What you have to do »
Please switch "Versandkosten" to "Lieferkosten" wherever it occurs in the material, starting with its first line and going on through the line with "contacta con nosotros para que". Write out those lines again with everything else unchanged.

--- Extracted data ---

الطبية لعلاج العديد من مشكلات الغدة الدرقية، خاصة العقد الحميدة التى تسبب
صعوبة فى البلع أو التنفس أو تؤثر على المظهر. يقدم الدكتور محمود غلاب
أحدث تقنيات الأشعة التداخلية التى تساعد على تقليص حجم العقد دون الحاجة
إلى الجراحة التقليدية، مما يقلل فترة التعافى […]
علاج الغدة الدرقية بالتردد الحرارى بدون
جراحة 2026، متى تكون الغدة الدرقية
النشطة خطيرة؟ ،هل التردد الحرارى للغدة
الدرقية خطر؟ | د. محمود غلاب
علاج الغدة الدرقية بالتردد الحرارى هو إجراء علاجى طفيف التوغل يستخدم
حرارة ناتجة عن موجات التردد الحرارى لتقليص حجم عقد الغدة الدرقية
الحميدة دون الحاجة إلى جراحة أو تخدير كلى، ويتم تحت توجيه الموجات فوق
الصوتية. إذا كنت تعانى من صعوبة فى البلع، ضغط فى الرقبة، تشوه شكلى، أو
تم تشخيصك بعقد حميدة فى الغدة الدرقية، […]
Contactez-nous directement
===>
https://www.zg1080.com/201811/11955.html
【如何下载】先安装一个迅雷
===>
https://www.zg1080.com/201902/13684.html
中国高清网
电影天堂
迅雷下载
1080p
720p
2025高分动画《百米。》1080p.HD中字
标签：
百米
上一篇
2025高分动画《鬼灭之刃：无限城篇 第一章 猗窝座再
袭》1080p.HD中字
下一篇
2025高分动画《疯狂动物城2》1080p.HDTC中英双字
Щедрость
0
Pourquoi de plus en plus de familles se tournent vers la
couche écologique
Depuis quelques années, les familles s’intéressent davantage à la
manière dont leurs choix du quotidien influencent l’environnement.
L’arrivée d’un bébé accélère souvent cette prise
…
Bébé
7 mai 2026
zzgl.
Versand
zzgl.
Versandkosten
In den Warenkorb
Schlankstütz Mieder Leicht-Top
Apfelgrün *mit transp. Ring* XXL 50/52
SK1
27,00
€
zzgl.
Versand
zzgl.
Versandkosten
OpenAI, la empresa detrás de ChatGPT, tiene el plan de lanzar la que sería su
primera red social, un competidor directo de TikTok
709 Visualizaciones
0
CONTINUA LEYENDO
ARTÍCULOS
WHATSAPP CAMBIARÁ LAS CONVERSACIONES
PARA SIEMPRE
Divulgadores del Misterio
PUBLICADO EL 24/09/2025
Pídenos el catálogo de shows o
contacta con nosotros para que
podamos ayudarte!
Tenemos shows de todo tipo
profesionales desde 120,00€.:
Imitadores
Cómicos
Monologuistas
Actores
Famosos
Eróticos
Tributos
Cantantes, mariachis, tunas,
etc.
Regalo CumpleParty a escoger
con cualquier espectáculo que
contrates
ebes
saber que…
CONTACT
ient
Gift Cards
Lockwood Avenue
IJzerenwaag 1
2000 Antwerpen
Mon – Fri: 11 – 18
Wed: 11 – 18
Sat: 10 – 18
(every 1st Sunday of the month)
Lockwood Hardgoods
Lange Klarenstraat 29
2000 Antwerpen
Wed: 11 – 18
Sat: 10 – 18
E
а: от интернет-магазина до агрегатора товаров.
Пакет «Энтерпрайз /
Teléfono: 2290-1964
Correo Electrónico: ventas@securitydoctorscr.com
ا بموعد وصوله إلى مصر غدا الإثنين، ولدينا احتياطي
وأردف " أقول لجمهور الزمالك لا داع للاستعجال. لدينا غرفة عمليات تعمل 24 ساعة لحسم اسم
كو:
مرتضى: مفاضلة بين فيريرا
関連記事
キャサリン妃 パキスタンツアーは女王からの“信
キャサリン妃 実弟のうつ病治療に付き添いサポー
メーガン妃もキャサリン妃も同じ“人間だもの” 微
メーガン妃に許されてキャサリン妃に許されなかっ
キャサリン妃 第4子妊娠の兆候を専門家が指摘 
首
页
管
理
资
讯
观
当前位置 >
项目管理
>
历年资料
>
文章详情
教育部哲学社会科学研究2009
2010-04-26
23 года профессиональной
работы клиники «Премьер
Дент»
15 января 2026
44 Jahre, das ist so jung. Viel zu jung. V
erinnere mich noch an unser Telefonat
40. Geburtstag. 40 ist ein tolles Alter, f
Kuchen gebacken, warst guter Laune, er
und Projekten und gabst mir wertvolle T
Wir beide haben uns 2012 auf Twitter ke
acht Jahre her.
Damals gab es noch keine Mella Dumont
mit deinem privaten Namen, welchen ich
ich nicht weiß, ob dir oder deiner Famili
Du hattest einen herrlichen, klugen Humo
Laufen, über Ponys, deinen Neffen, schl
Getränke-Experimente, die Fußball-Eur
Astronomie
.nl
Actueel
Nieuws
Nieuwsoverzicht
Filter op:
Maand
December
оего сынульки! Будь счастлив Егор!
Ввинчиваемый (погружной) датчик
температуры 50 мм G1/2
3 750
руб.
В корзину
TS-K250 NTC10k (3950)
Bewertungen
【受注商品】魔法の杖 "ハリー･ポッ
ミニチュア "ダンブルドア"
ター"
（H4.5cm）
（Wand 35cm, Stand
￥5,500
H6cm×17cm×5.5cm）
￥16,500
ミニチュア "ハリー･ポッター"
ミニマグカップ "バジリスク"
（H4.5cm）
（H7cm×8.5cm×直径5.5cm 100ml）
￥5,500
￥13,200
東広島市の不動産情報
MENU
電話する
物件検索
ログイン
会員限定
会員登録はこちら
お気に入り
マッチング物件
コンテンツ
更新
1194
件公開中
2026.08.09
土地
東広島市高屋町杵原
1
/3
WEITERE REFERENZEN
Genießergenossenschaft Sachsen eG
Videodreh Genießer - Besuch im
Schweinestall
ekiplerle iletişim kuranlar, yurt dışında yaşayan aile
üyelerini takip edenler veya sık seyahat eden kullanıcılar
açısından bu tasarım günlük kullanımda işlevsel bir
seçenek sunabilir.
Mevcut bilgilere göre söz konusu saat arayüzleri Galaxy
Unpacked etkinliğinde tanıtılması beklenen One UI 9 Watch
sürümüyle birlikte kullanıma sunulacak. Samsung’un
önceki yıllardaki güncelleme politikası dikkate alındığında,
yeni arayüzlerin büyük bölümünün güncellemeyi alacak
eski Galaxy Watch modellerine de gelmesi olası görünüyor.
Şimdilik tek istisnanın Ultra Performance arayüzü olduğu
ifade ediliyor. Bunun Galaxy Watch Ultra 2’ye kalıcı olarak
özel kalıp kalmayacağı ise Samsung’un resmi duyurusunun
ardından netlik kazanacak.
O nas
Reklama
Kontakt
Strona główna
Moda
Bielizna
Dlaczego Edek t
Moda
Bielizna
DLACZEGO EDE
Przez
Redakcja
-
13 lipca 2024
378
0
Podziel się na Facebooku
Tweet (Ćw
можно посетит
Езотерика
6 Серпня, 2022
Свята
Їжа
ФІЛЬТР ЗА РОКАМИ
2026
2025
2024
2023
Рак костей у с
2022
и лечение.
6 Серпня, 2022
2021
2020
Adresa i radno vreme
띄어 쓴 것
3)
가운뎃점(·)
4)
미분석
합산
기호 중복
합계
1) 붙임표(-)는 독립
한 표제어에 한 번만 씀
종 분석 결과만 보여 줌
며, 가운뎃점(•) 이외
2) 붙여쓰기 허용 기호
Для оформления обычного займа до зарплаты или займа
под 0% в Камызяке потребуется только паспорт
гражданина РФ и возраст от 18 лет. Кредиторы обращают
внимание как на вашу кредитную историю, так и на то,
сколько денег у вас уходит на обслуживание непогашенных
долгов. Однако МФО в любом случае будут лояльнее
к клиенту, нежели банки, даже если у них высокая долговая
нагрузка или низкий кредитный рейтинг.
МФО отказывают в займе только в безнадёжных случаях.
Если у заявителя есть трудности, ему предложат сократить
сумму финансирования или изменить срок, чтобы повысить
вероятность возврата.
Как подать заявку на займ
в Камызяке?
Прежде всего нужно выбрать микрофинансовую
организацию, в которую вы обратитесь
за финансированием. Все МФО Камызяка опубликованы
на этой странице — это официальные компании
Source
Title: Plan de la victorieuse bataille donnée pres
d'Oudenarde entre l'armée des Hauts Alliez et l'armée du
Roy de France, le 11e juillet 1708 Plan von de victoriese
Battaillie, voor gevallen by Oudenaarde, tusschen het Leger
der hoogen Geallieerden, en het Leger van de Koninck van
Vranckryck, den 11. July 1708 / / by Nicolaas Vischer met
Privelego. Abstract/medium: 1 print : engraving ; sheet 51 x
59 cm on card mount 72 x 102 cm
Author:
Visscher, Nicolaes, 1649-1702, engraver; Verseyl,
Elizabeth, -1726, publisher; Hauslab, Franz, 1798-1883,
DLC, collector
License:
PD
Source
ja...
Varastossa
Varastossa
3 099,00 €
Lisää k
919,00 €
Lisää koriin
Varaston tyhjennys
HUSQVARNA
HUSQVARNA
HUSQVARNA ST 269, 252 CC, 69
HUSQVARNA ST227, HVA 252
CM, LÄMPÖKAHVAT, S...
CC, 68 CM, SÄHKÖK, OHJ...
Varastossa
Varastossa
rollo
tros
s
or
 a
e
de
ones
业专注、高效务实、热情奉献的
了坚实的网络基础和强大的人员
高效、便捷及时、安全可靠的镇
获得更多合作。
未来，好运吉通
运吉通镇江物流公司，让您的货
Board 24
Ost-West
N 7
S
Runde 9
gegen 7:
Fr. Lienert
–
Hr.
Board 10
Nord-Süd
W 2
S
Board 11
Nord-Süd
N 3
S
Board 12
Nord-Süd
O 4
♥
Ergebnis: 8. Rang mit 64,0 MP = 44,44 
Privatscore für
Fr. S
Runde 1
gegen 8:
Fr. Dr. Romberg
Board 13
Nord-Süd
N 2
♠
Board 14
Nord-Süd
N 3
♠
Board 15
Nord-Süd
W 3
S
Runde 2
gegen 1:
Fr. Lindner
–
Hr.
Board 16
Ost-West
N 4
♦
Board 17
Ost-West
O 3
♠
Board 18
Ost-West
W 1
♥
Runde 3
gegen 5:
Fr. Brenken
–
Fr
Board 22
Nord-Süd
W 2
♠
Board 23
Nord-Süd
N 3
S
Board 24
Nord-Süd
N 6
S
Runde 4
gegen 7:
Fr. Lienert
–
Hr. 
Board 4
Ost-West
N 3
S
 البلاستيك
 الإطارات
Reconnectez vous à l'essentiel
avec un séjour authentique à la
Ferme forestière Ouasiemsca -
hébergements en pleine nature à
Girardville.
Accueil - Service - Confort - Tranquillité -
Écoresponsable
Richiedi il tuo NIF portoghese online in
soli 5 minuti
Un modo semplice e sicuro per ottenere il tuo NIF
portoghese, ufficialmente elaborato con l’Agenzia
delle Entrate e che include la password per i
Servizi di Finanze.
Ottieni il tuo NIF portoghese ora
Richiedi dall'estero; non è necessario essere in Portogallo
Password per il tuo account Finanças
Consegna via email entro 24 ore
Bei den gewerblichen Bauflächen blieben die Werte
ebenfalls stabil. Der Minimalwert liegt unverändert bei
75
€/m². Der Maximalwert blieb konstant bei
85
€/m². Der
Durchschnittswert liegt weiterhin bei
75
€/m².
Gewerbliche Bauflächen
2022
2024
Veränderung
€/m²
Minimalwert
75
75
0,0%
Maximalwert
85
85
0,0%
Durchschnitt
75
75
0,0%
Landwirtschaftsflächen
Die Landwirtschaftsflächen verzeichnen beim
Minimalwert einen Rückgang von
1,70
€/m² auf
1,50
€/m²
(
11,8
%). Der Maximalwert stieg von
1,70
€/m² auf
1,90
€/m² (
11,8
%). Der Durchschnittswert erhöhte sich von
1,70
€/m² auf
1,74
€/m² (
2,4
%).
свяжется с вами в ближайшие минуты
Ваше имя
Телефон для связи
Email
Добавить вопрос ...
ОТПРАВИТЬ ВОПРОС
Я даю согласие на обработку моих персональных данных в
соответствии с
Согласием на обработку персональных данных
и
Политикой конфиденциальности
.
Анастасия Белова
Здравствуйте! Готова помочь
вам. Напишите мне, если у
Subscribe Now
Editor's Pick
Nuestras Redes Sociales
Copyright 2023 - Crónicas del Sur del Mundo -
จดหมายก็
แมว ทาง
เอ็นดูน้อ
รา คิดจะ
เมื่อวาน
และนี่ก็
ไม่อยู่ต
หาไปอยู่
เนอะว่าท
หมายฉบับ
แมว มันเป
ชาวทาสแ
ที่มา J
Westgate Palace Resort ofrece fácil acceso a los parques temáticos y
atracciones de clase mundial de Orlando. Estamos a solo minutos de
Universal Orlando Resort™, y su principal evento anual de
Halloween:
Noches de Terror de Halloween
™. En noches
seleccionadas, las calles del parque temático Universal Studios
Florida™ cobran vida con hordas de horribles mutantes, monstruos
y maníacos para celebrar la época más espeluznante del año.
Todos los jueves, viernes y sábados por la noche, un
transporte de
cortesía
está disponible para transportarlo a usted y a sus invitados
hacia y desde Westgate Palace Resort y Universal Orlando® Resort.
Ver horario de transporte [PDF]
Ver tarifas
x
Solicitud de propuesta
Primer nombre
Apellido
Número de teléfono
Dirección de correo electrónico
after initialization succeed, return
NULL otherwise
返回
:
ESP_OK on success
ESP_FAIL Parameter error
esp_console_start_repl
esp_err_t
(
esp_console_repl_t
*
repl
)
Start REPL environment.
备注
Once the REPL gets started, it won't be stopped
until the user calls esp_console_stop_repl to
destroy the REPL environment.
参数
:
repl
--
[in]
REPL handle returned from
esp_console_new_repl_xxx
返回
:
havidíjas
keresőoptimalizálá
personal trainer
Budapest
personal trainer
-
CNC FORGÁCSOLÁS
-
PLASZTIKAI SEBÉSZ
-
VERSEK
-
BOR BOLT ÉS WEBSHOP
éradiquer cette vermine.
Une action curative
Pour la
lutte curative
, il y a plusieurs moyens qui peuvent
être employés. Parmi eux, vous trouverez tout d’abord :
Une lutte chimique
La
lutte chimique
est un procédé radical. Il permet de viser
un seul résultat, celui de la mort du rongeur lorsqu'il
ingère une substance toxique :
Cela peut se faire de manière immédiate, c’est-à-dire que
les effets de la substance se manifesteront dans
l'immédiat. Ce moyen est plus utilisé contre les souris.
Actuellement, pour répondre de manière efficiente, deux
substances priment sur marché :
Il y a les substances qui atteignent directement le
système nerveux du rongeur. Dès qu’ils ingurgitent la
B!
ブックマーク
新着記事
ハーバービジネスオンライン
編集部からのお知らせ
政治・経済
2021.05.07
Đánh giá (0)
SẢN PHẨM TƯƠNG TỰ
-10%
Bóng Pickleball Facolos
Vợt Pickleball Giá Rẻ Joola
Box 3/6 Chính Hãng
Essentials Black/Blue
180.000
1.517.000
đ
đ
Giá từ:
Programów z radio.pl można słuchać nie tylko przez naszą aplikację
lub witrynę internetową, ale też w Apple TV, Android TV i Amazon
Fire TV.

---

Answer for the task »
الطبية لعلاج العديد من مشكلات الغدة الدرقية، خاصة العقد الحميدة التى تسبب
صعوبة فى البلع أو التنفس أو تؤثر على المظهر. يقدم الدكتور محمود غلاب
أحدث تقنيات الأشعة التداخلية التى تساعد على تقليص حجم العقد دون الحاجة
إلى الجراحة التقليدية، مما يقلل فترة التعافى […]
علاج الغدة الدرقية بالتردد الحرارى بدون
جراحة 2026، متى تكون الغدة الدرقية
النشطة خطيرة؟ ،هل التردد الحرارى للغدة
الدرقية خطر؟ | د. محمود غلاب
علاج الغدة الدرقية بالتردد الحرارى هو إجراء علاجى طفيف التوغل يستخدم
حرارة ناتجة عن موجات التردد الحرارى لتقليص حجم عقد الغدة الدرقية
الحميدة دون الحاجة إلى جراحة أو تخدير كلى، ويتم تحت توجيه الموجات فوق
الصوتية. إذا كنت تعانى من صعوبة فى البلع، ضغط فى الرقبة، تشوه شكلى، أو
تم تشخيصك بعقد حميدة فى الغدة الدرقية، […]
Contactez-nous directement
===>
https://www.zg1080.com/201811/11955.html
【如何下载】先安装一个迅雷
===>
https://www.zg1080.com/201902/13684.html
中国高清网
电影天堂
迅雷下载
1080p
720p
2025高分动画《百米。》1080p.HD中字
标签：
百米
上一篇
2025高分动画《鬼灭之刃：无限城篇 第一章 猗窝座再
袭》1080p.HD中字
下一篇
2025高分动画《疯狂动物城2》1080p.HDTC中英双字
Щедрость
0
Pourquoi de plus en plus de familles se tournent vers la
couche écologique
Depuis quelques années, les familles s’intéressent davantage à la
manière dont leurs choix du quotidien influencent l’environnement.
L’arrivée d’un bébé accélère souvent cette prise
…
Bébé
7 mai 2026
zzgl.
Versand
zzgl.
Lieferkosten
In den Warenkorb
Schlankstütz Mieder Leicht-Top
Apfelgrün *mit transp. Ring* XXL 50/52
SK1
27,00
€
zzgl.
Versand
zzgl.
Lieferkosten
OpenAI, la empresa detrás de ChatGPT, tiene el plan de lanzar la que sería su
primera red social, un competidor directo de TikTok
709 Visualizaciones
0
CONTINUA LEYENDO
ARTÍCULOS
WHATSAPP CAMBIARÁ LAS CONVERSACIONES
PARA SIEMPRE
Divulgadores del Misterio
PUBLICADO EL 24/09/2025
Pídenos el catálogo de shows o
contacta con nosotros para que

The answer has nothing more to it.